• [TEXTE]:
* * * * * * * * *
Thierry Shoen avec l'Océan en fond. 
Vincent Shoen appréciant le climat sibérien... Doux et ensoleillé.
Pierre Huchot avec un panorama extraordinaire...
Max Wiki, ridant les pentes du Kamchatka.

Stéphane Hamel, finissant un run inoubliable devant le Pacifique.
Jean-Marc Paillous, sur une plage de la côte Ouest du Pacifique... les skis à la main. 
    Neige de cinéma, paysages de cartes postales. Incroyable sensation de rider au milieu des fumerolles. Entre le souffre, la chaleur et les palpitations des cratères, j’ai l’impression de sentir vibrer le pouls de la terre. Le Kamchatka possède plus de 30 volcans en activité et en parcourant leurs versants réguliers, on en prend plein les yeux, plein le nez, on a la chair de poule. Fabuleux mais rien en comparaison des runs face à l’Océan Pacifique. En regardant les autres skier, difficile de distinguer entre l’indigo du ciel et celui de la mer de Béring. Et quoi de mieux pour boucler un run de 1500 mètres que de terminer sur la plage et piquer une tête au milieu des otaries? 2° , 3° maximum, un peu froid mais quel délice de contempler ces criques blanches et de courir en maillot dans la poudreuse.
* * * * * * * * *
• [EXTRAIT DE DONNÉES]:
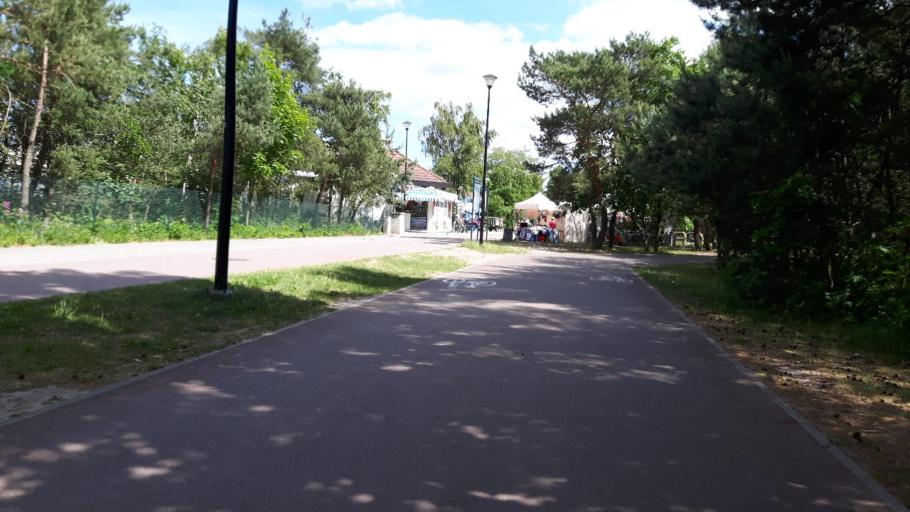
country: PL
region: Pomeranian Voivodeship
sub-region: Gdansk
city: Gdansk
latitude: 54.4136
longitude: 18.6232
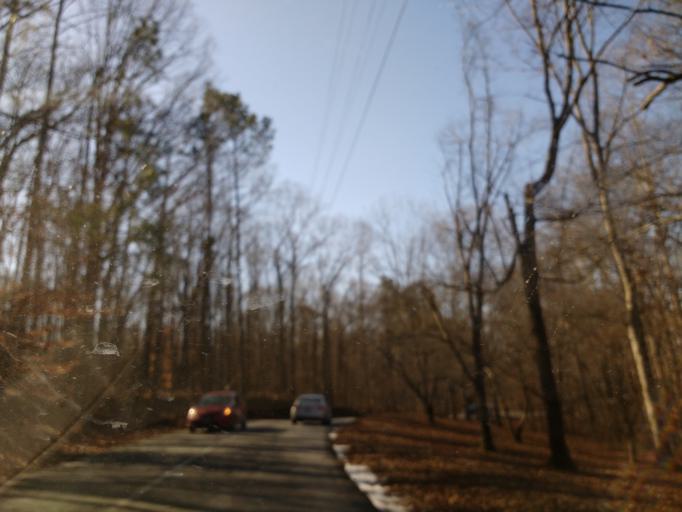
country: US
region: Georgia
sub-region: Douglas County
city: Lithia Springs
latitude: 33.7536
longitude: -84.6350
* * * * * * * * *
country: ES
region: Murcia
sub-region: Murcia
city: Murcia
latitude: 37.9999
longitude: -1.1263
* * * * * * * * *
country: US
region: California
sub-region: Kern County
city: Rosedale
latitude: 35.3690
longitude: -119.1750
* * * * * * * * *
• [TÂCHES ET EXERCICES]:
1) Répondez à ces questions sur le texte consacré au ski au Kamchatka :
(a) Combien de volcans en activité le Kamchatka possède-t-il ?
(b) Quelle est la longueur du run qui se termine sur la plage ?
(c) Qui se trouve sur une plage de la côte Ouest du Pacifique, les skis à la main ?
2) Relevez toutes les personnes nommées dans le texte sur le ski au Kamchatka.

• [RÉPONSES RÉDIGÉES]:
1)
(a) Plus de 30.
(b) 1500 mètres.
(c) Jean-Marc Paillous.

2) Thierry Shoen, Vincent Shoen, Pierre Huchot, Max Wiki, Stéphane Hamel, Jean-Marc Paillous.